Jagdish Bhagwati and Arvind Panagariya explain (Doha: Why the Key to Its Success lies in Washington, VoxEU, July 8).
A lot of progress has been made in the negotiations:
...the Doha Round has now witnessed, through successive meetings in Cancun and Hong Kong, both mischaracterized as “failures”, a substantial progress on several contentious issues. The so-called “Singapore issues”, which included agreements on competition policy and investment which were strongly opposed by some developing nations and most NGOs, were abandoned by Pascal Lamy, then the EU Trade Commissioner, at Cancun. The demand to have export subsidies in agriculture proscribed was agreed to at Hong Kong. So were demands, first at Cancun and then more fully at Hong Kong, for the availability of easier access to generics by the poor nations. The demands of the least developed countries to have virtually free market access without duties and restrictions were also conceded at Hong Kong pretty much by the US and Japan, as earlier by the EU in its Everything but Arms initiative: not all was granted but nearly all was.
There are four key players left:
With many contentious issues settled or taken off the table, and many players placated, the end game was then among the four “big players”: the US, the EU, Brazil and India.

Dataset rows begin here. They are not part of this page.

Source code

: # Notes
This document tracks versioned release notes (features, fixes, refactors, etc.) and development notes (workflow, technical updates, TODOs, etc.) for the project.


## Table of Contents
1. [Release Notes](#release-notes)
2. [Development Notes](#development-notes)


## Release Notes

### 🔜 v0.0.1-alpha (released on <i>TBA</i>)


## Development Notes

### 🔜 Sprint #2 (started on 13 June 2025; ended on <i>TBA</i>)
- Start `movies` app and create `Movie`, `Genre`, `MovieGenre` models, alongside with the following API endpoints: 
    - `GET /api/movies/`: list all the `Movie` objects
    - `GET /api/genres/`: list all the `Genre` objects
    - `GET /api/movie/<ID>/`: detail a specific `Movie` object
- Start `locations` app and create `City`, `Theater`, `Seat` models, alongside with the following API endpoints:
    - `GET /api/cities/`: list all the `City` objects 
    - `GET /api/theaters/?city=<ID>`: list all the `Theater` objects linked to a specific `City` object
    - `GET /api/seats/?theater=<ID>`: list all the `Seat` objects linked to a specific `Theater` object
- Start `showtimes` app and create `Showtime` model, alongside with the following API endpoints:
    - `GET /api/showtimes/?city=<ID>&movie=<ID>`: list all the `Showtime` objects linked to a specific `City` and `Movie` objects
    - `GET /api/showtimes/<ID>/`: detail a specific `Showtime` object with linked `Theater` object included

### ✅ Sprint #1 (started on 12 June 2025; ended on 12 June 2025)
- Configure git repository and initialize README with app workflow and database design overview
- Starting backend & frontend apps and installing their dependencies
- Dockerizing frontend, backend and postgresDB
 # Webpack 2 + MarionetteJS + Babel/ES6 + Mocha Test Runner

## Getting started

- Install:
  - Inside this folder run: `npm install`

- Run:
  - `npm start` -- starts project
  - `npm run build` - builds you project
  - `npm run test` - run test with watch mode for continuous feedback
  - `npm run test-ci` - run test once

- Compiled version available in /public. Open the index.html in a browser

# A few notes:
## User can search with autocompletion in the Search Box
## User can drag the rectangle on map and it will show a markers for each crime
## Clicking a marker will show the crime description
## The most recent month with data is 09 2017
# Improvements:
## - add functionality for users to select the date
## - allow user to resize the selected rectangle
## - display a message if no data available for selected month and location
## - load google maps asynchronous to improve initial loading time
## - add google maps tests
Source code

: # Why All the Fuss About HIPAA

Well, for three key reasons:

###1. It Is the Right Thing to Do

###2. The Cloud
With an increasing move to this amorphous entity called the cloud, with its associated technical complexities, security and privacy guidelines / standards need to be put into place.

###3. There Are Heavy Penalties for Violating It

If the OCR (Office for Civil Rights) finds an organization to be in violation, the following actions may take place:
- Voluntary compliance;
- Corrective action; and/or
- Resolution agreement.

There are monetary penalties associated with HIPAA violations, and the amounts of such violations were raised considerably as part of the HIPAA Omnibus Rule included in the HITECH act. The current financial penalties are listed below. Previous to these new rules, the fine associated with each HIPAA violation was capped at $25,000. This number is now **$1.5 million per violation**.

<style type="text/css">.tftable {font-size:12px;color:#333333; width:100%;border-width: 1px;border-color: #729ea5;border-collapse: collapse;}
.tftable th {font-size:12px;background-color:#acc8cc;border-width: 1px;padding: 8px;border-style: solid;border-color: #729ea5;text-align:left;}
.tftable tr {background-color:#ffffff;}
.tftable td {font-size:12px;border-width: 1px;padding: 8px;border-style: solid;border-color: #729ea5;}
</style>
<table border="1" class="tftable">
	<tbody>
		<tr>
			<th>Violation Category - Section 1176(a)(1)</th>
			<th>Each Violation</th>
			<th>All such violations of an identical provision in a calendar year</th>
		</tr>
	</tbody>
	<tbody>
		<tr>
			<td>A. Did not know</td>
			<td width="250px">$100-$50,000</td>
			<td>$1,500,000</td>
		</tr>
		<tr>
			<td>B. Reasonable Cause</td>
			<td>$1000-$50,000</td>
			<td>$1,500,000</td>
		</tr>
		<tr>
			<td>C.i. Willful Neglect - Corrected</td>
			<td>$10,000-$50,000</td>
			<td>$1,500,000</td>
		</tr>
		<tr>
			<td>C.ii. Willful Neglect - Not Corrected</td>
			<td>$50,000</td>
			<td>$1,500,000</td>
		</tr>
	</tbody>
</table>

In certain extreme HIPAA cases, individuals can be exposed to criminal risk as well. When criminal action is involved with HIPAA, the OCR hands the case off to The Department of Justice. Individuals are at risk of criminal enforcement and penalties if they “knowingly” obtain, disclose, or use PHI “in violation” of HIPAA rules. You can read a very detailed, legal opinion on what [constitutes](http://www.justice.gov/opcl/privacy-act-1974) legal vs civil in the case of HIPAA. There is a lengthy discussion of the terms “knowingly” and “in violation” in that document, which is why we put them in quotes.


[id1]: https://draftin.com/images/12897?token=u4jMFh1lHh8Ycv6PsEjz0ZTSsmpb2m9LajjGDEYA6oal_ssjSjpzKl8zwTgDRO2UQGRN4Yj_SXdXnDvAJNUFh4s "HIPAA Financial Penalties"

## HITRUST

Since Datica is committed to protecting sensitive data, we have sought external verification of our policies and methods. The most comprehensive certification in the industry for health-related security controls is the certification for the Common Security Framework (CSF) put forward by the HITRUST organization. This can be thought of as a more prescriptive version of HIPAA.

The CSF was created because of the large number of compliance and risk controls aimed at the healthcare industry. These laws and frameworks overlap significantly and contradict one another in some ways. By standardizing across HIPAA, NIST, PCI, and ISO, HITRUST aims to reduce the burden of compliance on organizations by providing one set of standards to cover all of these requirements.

The problem is the US need for sectoral concessions from India and Brazil in agriculture:
The essential outlines of the deal among the G-4 were clear. The EU had to give on agriculture where its barriers and subsidies were huge. With negligible comparative advantage in agriculture, it did not seek concessions in this sector from India and Brazil, but rather wanted reciprocal concessions in manufactures and services. The problem with the US was that it had a strong farm lobby that would not permit meaningful reduction in the substantial US subsidies simply in exchange for concessions in manufactures and services; it sought “sectoral reciprocity” in agriculture itself.
Something the Indians, at least, have trouble with:
The problem that Ms. Schwab cannot ignore is that it is politically impossible for a democratic developing country such as India to persuade an aroused public opinion that its farmers, often at the margin of subsistence, should agree to competition from rich-country farmers who are being heavily subsidized. Unless the US, and also the EU, address this issue meaningfully, there is no prospect of movement on Doha.

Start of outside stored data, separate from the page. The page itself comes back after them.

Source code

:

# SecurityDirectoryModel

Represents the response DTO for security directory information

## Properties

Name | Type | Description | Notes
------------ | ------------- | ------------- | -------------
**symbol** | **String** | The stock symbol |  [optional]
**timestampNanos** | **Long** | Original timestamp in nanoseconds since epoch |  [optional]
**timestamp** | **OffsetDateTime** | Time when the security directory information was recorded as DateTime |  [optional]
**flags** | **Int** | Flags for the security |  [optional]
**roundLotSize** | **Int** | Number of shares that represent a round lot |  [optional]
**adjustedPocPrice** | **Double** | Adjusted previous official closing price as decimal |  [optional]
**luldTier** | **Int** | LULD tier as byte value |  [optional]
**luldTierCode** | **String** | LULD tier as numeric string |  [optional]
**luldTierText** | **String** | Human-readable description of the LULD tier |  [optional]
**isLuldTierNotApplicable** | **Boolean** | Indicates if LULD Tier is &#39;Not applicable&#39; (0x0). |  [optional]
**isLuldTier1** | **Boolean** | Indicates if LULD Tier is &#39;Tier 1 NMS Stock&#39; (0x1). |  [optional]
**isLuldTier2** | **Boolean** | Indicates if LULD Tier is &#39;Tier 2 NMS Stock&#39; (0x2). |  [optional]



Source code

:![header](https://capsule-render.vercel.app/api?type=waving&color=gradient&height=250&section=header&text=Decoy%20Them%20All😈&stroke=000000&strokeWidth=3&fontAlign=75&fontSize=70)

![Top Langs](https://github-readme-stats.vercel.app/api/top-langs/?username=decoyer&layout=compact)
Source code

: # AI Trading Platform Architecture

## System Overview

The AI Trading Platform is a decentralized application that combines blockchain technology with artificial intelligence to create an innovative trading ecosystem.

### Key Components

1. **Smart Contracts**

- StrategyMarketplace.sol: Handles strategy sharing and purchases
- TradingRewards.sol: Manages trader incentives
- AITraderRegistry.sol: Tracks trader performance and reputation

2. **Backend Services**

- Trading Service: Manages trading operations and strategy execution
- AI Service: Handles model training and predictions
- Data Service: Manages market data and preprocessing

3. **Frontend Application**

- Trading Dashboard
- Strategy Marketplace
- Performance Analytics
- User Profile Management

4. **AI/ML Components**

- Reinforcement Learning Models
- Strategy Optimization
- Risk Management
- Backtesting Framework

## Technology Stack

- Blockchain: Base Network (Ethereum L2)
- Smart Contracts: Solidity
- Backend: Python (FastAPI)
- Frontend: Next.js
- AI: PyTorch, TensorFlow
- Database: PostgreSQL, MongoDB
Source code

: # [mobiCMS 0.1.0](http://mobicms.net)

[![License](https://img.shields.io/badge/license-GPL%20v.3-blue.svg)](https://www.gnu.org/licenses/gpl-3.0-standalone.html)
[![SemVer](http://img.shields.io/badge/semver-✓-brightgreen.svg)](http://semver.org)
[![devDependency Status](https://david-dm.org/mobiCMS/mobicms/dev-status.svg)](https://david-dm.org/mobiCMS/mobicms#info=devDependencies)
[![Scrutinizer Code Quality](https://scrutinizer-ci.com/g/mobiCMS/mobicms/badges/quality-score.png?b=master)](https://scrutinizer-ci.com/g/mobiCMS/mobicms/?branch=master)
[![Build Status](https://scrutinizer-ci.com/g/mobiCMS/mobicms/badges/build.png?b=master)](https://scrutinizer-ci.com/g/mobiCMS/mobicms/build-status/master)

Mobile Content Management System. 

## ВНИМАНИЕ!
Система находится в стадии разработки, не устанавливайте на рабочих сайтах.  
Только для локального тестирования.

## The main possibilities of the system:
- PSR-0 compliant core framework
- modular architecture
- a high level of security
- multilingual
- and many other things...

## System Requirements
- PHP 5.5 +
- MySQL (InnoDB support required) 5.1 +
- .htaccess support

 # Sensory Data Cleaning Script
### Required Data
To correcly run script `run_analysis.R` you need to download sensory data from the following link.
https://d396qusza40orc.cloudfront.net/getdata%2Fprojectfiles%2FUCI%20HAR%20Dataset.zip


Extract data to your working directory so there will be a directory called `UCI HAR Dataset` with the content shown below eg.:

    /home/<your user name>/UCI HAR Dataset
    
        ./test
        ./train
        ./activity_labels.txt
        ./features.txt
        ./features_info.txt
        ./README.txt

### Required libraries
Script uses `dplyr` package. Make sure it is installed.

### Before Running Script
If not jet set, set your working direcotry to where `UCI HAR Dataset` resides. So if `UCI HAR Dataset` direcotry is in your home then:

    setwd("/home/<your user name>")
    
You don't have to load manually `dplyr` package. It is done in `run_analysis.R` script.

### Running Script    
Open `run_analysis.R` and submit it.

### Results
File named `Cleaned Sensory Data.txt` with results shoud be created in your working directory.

Moreover, India has unilaterally lowered its actual industrial tariffs quite a bit since its reforms began in the early 1990s, and is reluctant to agree to further reductions there.
So,
...unless the US moves to cut its actual agricultural subsidies drastically, there cannot be any movement in the actual tariffs of India and Brazil. Nor, for that matter, can Minister Kamal Nath persuade his people to open Indian agriculture to (heavily subsidized) US farm exports.
But there is no political support for subsidy cuts in the U.S. It is not going to happen:
The US finds no political support, from either Party, for reducing agricultural subsidy support. The Democrats are salivating to take the White House; the republicans are traumatized that they will lose it. Neither will risk the farm belt’s vote.
There is a way out:
Therefore, the only political formula that has a chance of working is to, not reduce farm support, but to change its composition from distorting to non-distorting, the latter being what affects trade of course (though James Wolfensohn and his economic advisers, including Joe Stiglitz and his predecessor, encouraged the foolish nonsense that all subsidies were to be attacked if trade was going to be “fair”). This is what the celebrated Fischler-Lamy reform to the European farm policy was all about.
So, take the estimated 20 billion dollars worth of these distorting subsidies and turn, for example, two-thirds of that into non-distorting ones, de-linked from production and given, for instance, for environmental purposes to farmers....
If that is done, surely Mr. Kamal Nath would be able to pry open more agricultural market access from the Indian farmers,
But,
...the expectations must be modest. The current Congress government has its own problems, not on manufactures and on service liberalization (which it has been doing amply and unilaterally) but in agriculture. It believes erroneously that it won the national elections, and the BJP lost them, because agriculture was neglected: there is much evidence that the poor in the rural areas also benefited in big numbers from the reforms since 1991 which included trade liberalization. The Congress also believes that trade liberalization will harm, not help, agriculture. This is almost certainly as wrong as the pre-1991 belief that manufactures trade liberalization would decimate industry: Indian industry has only grown more successful and the voices against liberalization have become steadily muted. But the persistence of these twin beliefs, despite their weakness, will take some time to remove.
Ms. Schwab therefore needs to cultivate patience, maybe to work out an “understanding” that, after Doha concludes with the Fischler-Lamy type reforms in US subsidies, India will return to the agricultural agenda in the next Round.